H43D-1535
Challenges in Estimating Groundwater Recharge in Semi-arid and Semi-confined Alluvial Systems
Thursday, 17 December 2015
Poster Hall (Moscone South)
Warren Finch and Joshua Larsen, University of Queensland, St Lucia, Australia
Abstract:
Uncertainty surrounding rates of groundwater recharge limits overall confidence in groundwater allocations and can lead to over-conservative assumptions in groundwater impact assessments. This problem is even more acute where more complex unsaturated flow paths are considered, such as within semi-confined alluvial systems. Researchers at The University of Queensland have developed an experimental study within the Condamine Alluvium, a significant aquifer in semi-arid eastern Australia, is used to determine groundwater recharge mechanisms for three distinct soil types (two vertosols and one chromosol) on both irrigated and non-irrigated areas.
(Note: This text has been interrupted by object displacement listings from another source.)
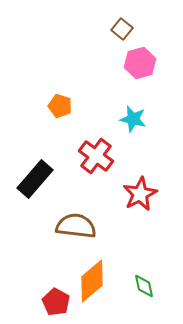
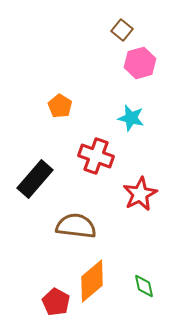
brown square: moved 1 px down
orange pentagon: rotated 15 degrees clockwise
cyan star: moved 2 px left, 1 px up
red cross: rotated 16 degrees counterclockwise
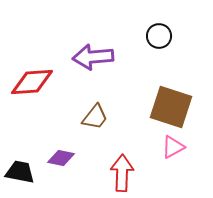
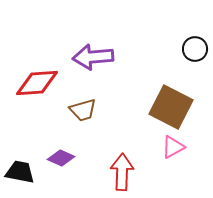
black circle: moved 36 px right, 13 px down
red diamond: moved 5 px right, 1 px down
brown square: rotated 9 degrees clockwise
brown trapezoid: moved 12 px left, 7 px up; rotated 36 degrees clockwise
purple diamond: rotated 12 degrees clockwise
red arrow: moved 1 px up
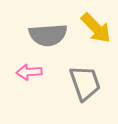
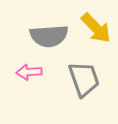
gray semicircle: moved 1 px right, 1 px down
gray trapezoid: moved 1 px left, 4 px up
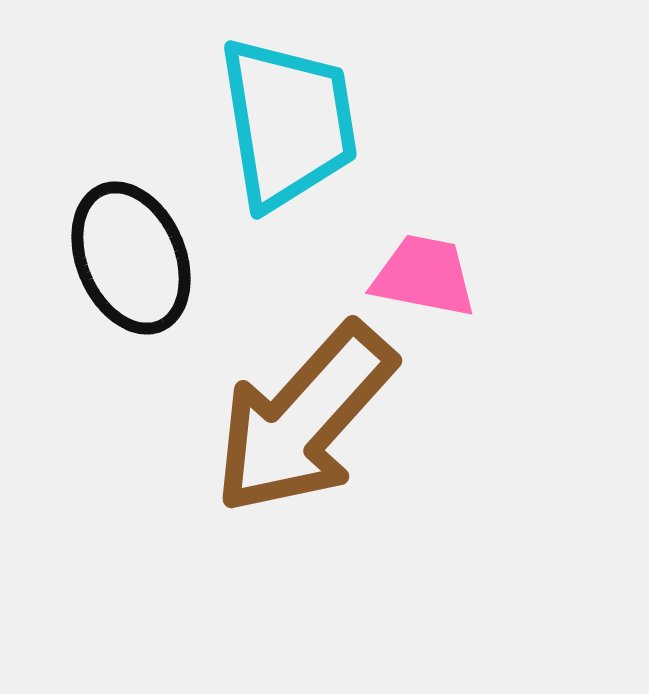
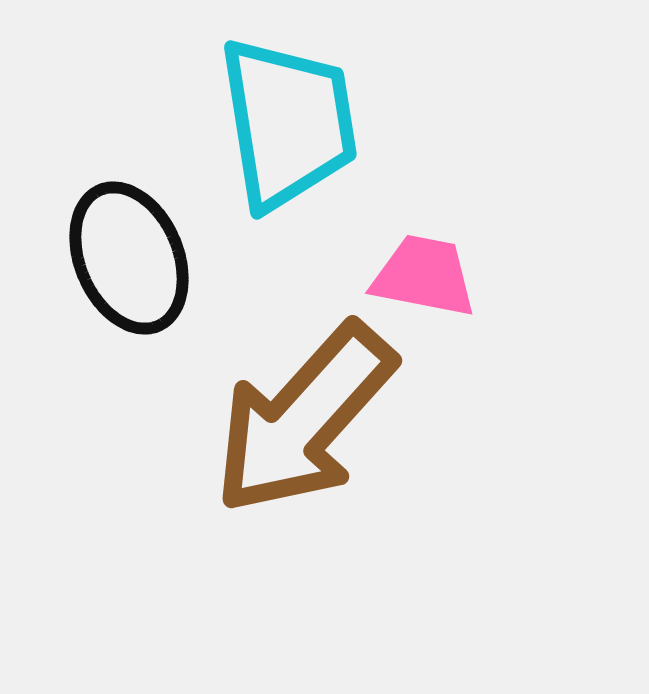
black ellipse: moved 2 px left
This variety of soil types, including shrink-swell clays, overly a higher permeability sand and gravel unsaturated zone and aquifer. The analysis uses 15-minute soil moisture data from Sentek EnviroSCAN Probe devices installed at 16 sites, with eight sensors in each site at depths from 100 to 4000mm. The vertosols exhibited signs of dynamic preferential flow paths due to the shrink swell properties of the soil. Precipitation rate and initial soil moisture content affect the infiltration response times for the three soils, with the chromosols requiring multiple precipitation events before experiencing any significant soil moisture storage changes in the lower depths (2000 – 4000mm). Storage changes below the root zone to a depth of 4m indicate large rates of potential recharge, up to 1300mm for the two years of data obtained. However, minimal rise has been observed in the water table (~12 m depth), potentially due to the highly transmissive sand and gravel aquifer. The analysis has shown that only very high temporal resolution monitoring of soil storage changes can effectively capture the dynamic preferential flow water flux. Lower temporal resolution monitoring, at the daily scale or greater, will bias the storage change estimates towards the matrix flow component and risk significant underestimation of the total unsaturated zone water flux providing potential recharge to aquifers.